Output every line of the records below as a JSON list of strings, one string per line, skipping blank lines and omitting the picture markers.

*Given data*
----------

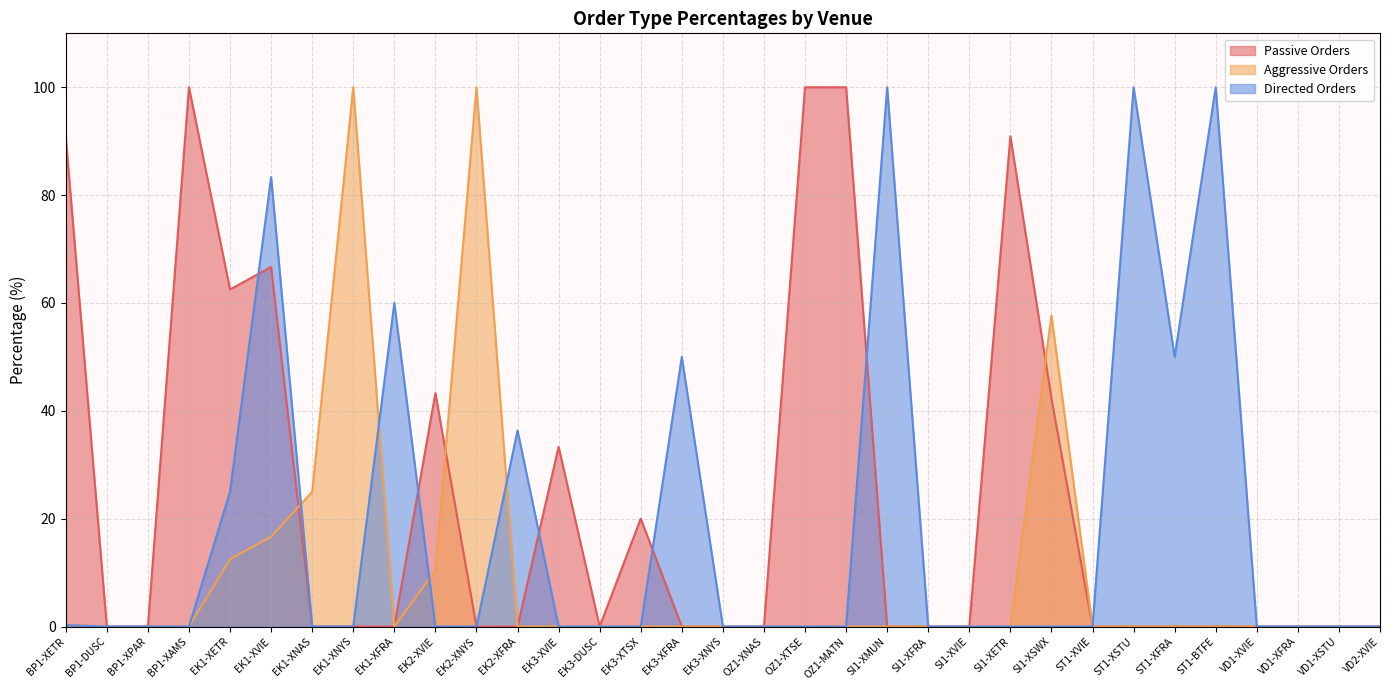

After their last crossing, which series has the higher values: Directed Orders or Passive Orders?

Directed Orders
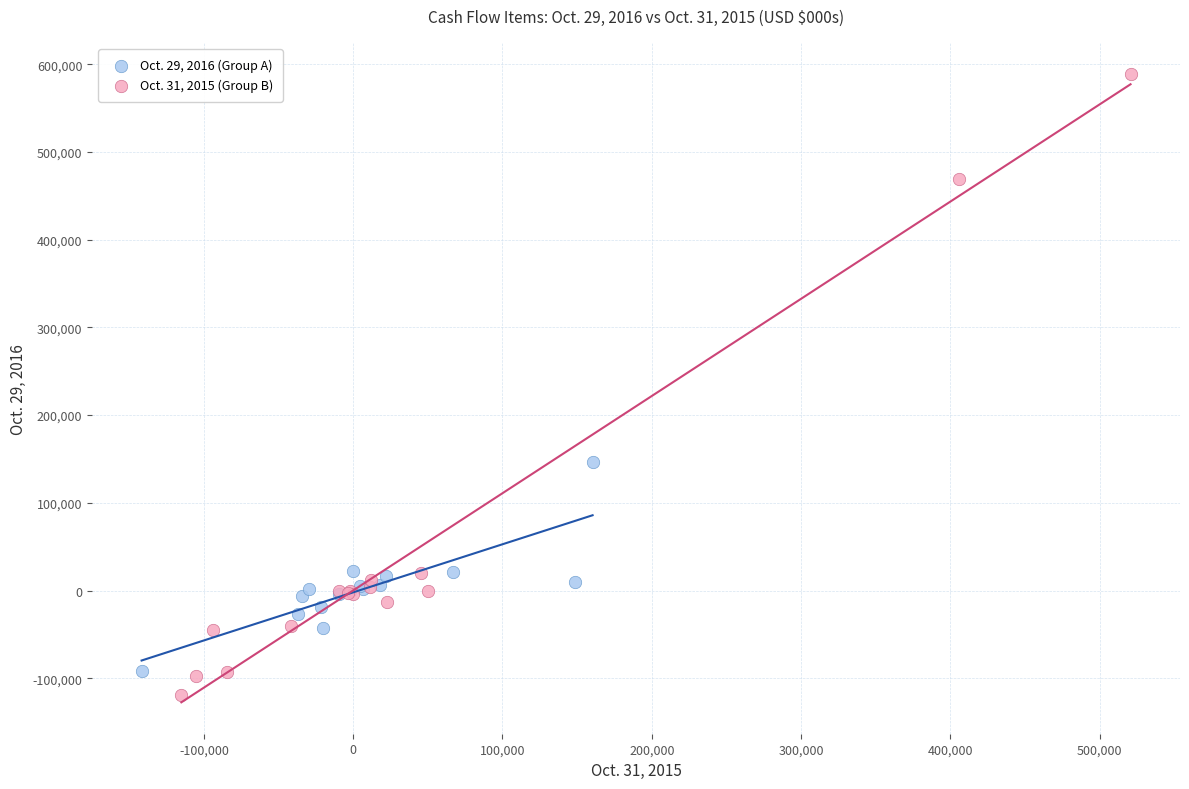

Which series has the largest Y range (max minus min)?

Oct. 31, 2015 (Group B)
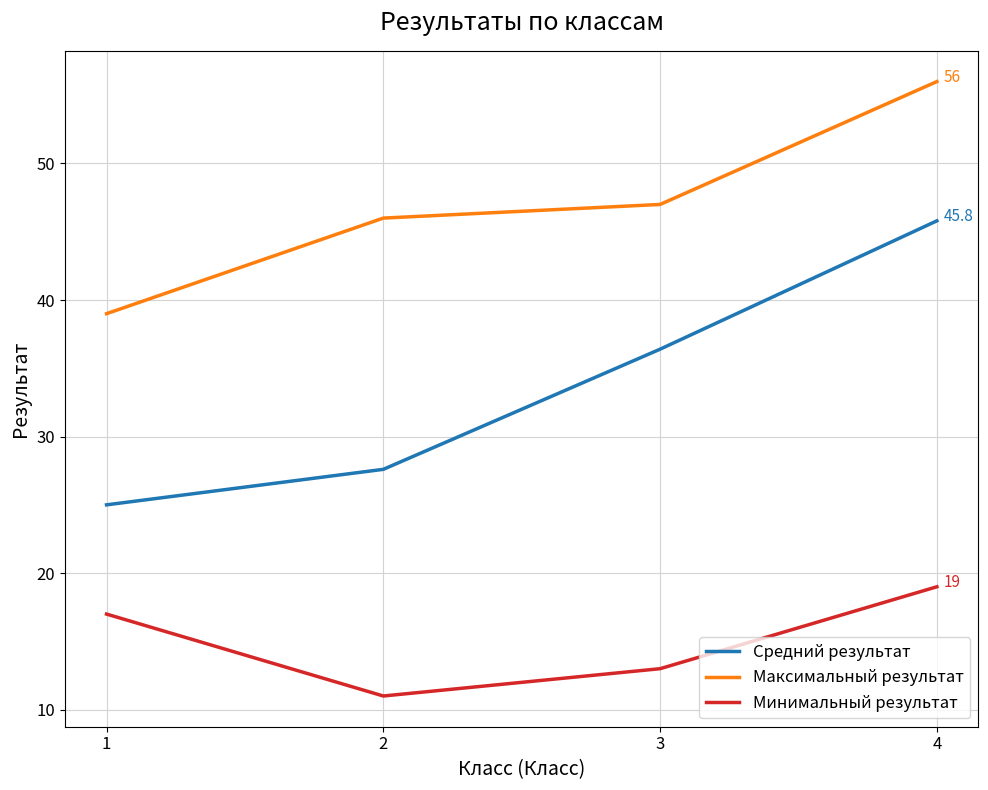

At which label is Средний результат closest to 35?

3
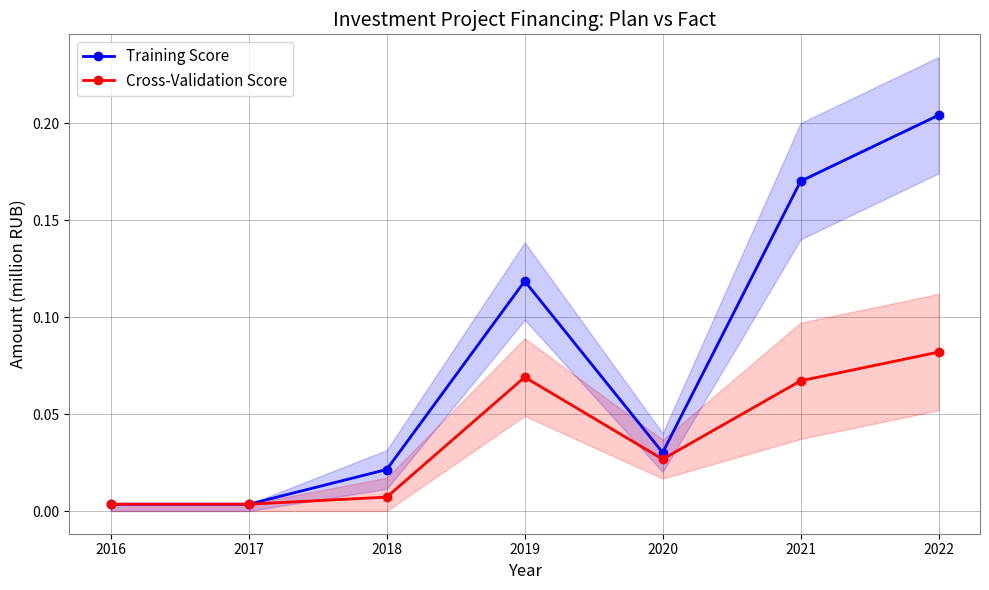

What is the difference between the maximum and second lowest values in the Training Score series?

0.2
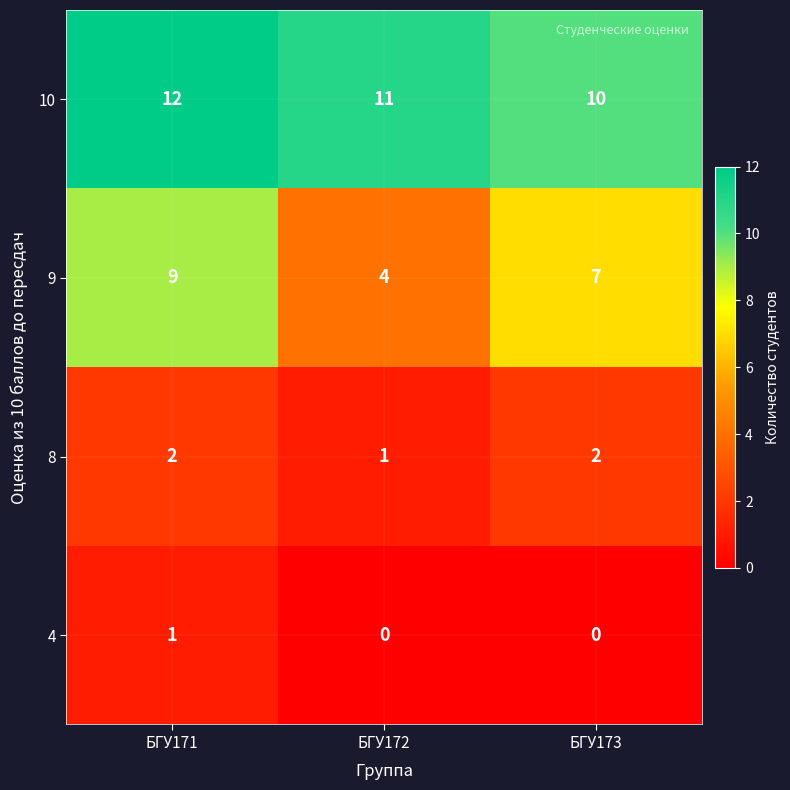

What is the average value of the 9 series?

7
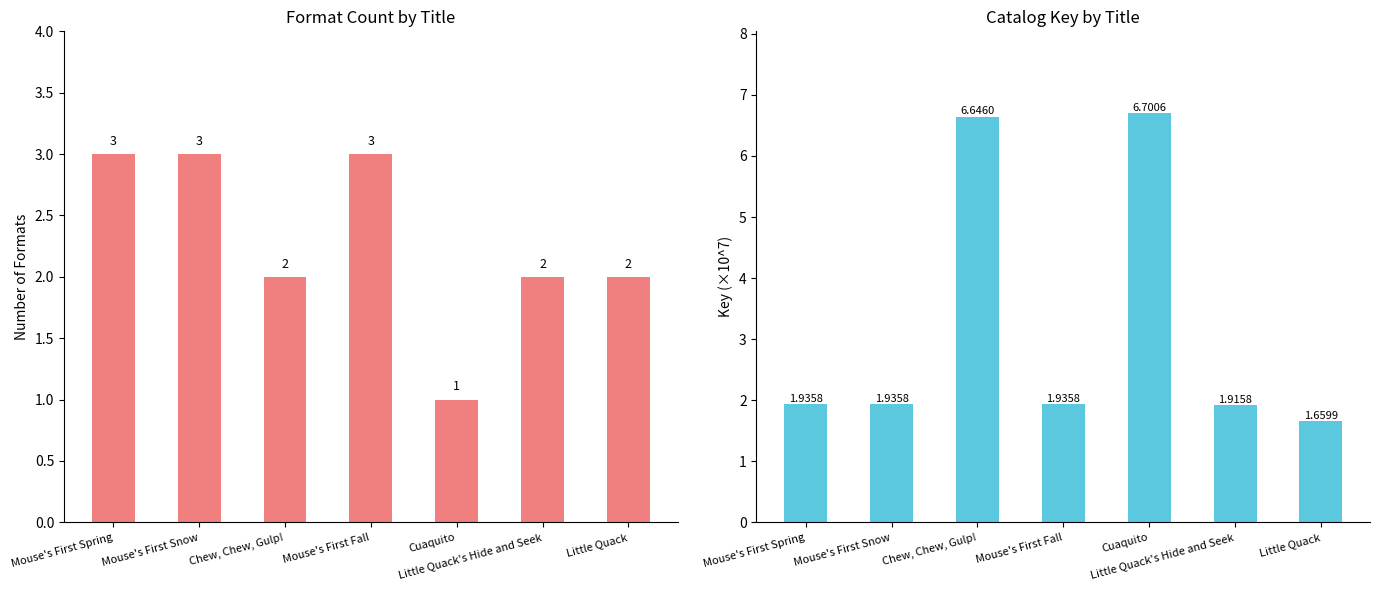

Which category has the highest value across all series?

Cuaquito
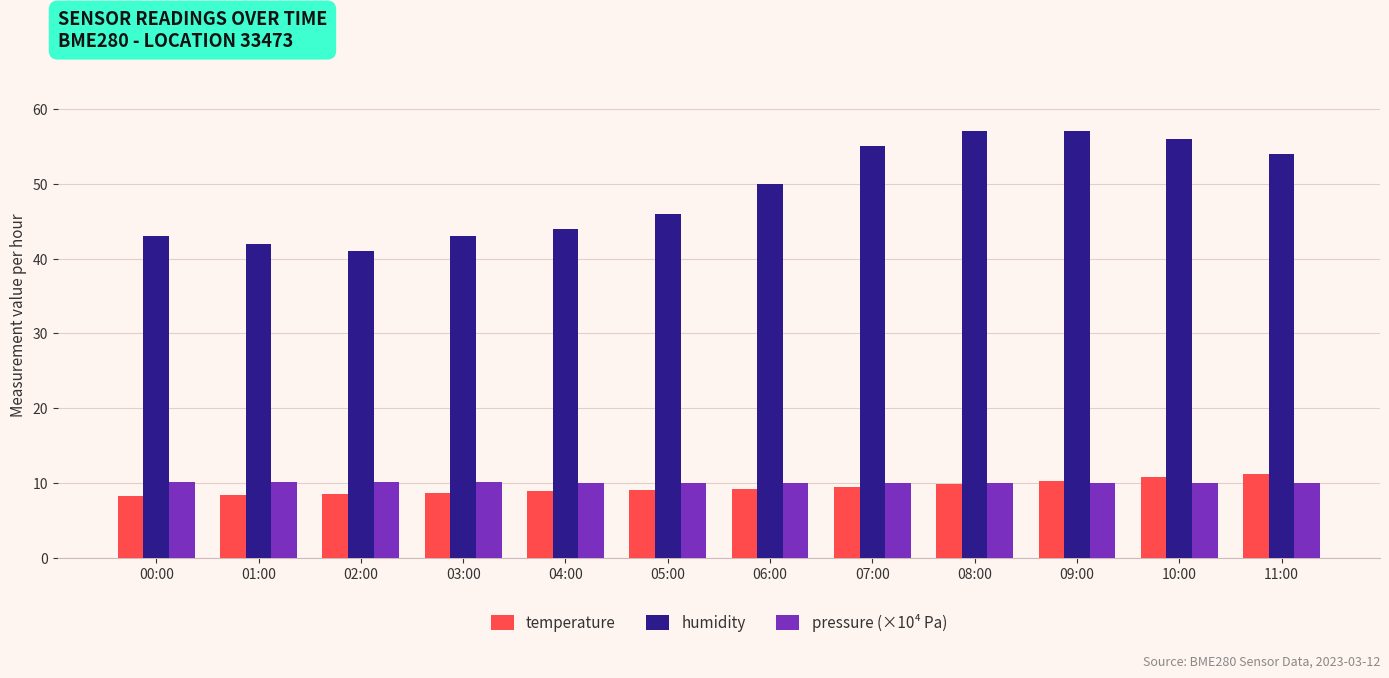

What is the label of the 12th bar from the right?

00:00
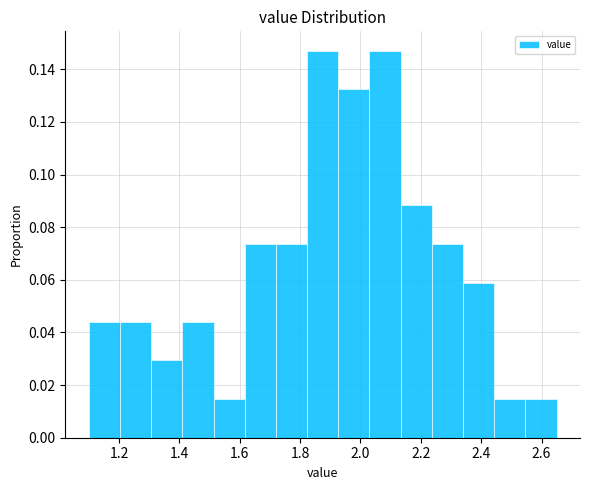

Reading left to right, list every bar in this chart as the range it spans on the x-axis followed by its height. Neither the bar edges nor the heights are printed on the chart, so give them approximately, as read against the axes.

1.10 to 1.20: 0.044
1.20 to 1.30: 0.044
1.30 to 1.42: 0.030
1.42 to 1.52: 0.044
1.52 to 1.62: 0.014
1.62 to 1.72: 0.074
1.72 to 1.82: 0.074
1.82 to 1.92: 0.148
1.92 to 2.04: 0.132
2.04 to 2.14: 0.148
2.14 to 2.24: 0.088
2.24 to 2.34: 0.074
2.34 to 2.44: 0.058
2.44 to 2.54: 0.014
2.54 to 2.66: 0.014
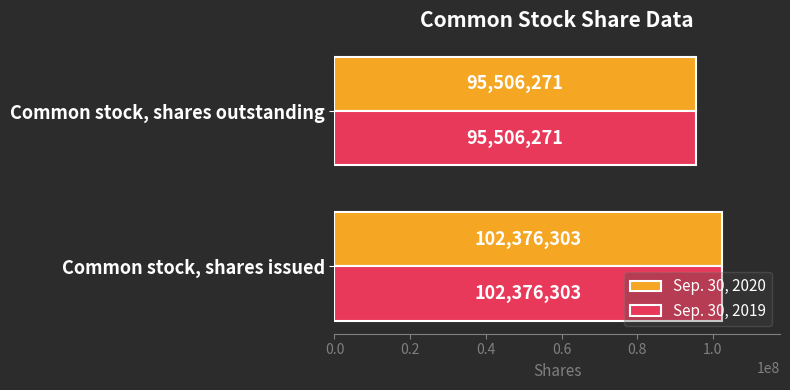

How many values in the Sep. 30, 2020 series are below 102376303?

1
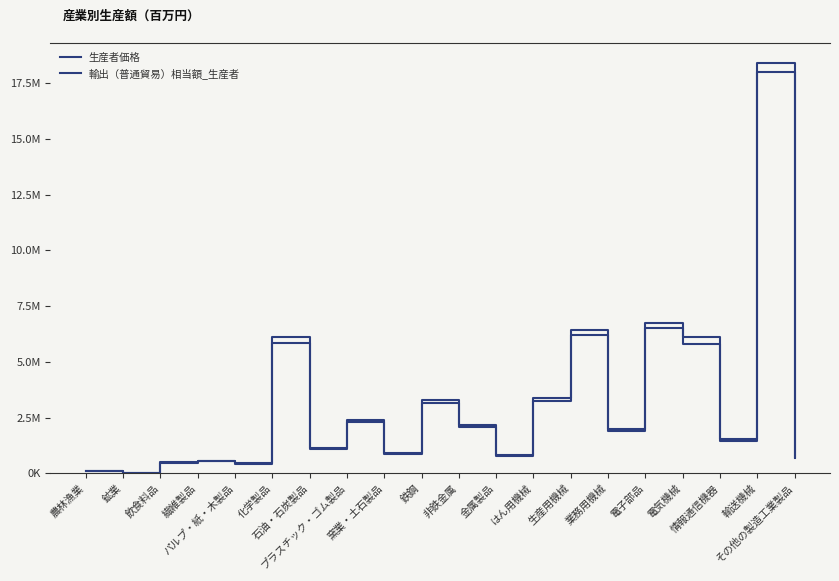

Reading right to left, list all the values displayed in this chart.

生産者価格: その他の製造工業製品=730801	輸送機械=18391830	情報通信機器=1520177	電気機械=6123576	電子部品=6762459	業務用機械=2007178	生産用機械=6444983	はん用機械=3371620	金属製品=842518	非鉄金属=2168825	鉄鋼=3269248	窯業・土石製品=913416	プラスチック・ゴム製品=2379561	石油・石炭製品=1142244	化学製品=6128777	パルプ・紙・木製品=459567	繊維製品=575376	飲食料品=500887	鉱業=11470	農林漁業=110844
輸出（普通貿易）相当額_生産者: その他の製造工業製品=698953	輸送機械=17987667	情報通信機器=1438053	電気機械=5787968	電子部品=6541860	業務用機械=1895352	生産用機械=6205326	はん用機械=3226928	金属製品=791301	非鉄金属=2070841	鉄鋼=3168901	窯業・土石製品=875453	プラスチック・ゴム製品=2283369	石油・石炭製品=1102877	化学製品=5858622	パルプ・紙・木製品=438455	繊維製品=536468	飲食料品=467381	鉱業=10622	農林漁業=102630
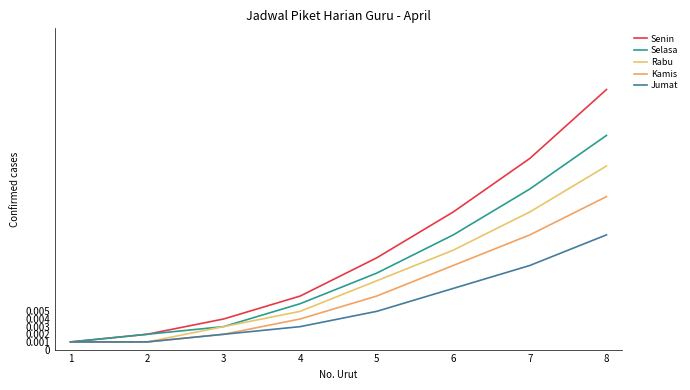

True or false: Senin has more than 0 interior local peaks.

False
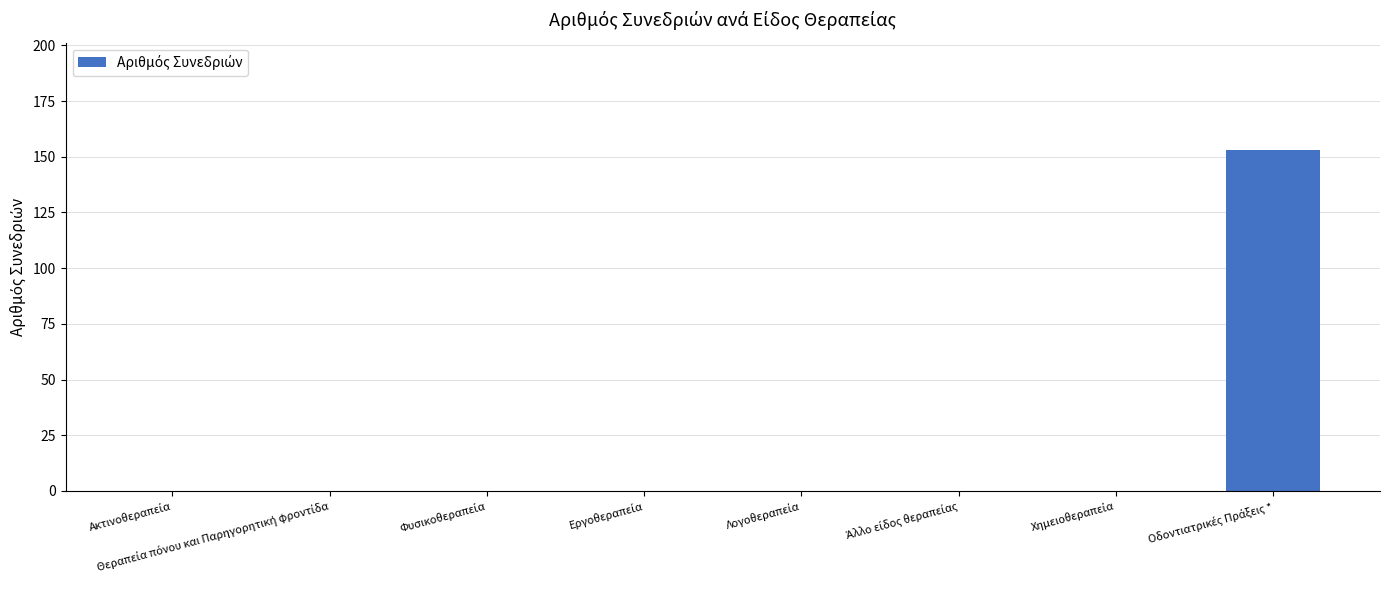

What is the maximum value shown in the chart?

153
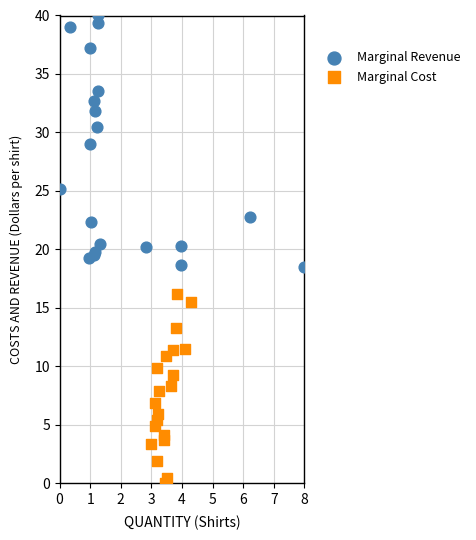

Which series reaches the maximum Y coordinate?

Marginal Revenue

----------

*Completed task*
[
  "After their last crossing, which series has the higher values: Directed Orders or Passive Orders?",
  "Directed Orders",
  "Which series has the largest Y range (max minus min)?",
  "Oct. 31, 2015 (Group B)",
  "At which label is Средний результат closest to 35?",
  "3",
  "What is the difference between the maximum and second lowest values in the Training Score series?",
  "0.2",
  "What is the average value of the 9 series?",
  "7",
  "Which category has the highest value across all series?",
  "Cuaquito",
  "What is the label of the 12th bar from the right?",
  "00:00",
  "Reading left to right, list every bar in this chart as the range it spans on the x-axis followed by its height. Neither the bar edges nor the heights are printed on the chart, so give them approximately, as read against the axes.",
  "1.10 to 1.20: 0.044",
  "1.20 to 1.30: 0.044",
  "1.30 to 1.42: 0.030",
  "1.42 to 1.52: 0.044",
  "1.52 to 1.62: 0.014",
  "1.62 to 1.72: 0.074",
  "1.72 to 1.82: 0.074",
  "1.82 to 1.92: 0.148",
  "1.92 to 2.04: 0.132",
  "2.04 to 2.14: 0.148",
  "2.14 to 2.24: 0.088",
  "2.24 to 2.34: 0.074",
  "2.34 to 2.44: 0.058",
  "2.44 to 2.54: 0.014",
  "2.54 to 2.66: 0.014",
  "How many values in the Sep. 30, 2020 series are below 102376303?",
  "1",
  "Reading right to left, list all the values displayed in this chart.",
  "生産者価格: その他の製造工業製品=730801\t輸送機械=18391830\t情報通信機器=1520177\t電気機械=6123576\t電子部品=6762459\t業務用機械=2007178\t生産用機械=6444983\tはん用機械=3371620\t金属製品=842518\t非鉄金属=2168825\t鉄鋼=3269248\t窯業・土石製品=913416\tプラスチック・ゴム製品=2379561\t石油・石炭製品=1142244\t化学製品=6128777\tパルプ・紙・木製品=459567\t繊維製品=575376\t飲食料品=500887\t鉱業=11470\t農林漁業=110844",
  "輸出（普通貿易）相当額_生産者: その他の製造工業製品=698953\t輸送機械=17987667\t情報通信機器=1438053\t電気機械=5787968\t電子部品=6541860\t業務用機械=1895352\t生産用機械=6205326\tはん用機械=3226928\t金属製品=791301\t非鉄金属=2070841\t鉄鋼=3168901\t窯業・土石製品=875453\tプラスチック・ゴム製品=2283369\t石油・石炭製品=1102877\t化学製品=5858622\tパルプ・紙・木製品=438455\t繊維製品=536468\t飲食料品=467381\t鉱業=10622\t農林漁業=102630",
  "True or false: Senin has more than 0 interior local peaks.",
  "False",
  "What is the maximum value shown in the chart?",
  "153",
  "Which series reaches the maximum Y coordinate?",
  "Marginal Revenue"
]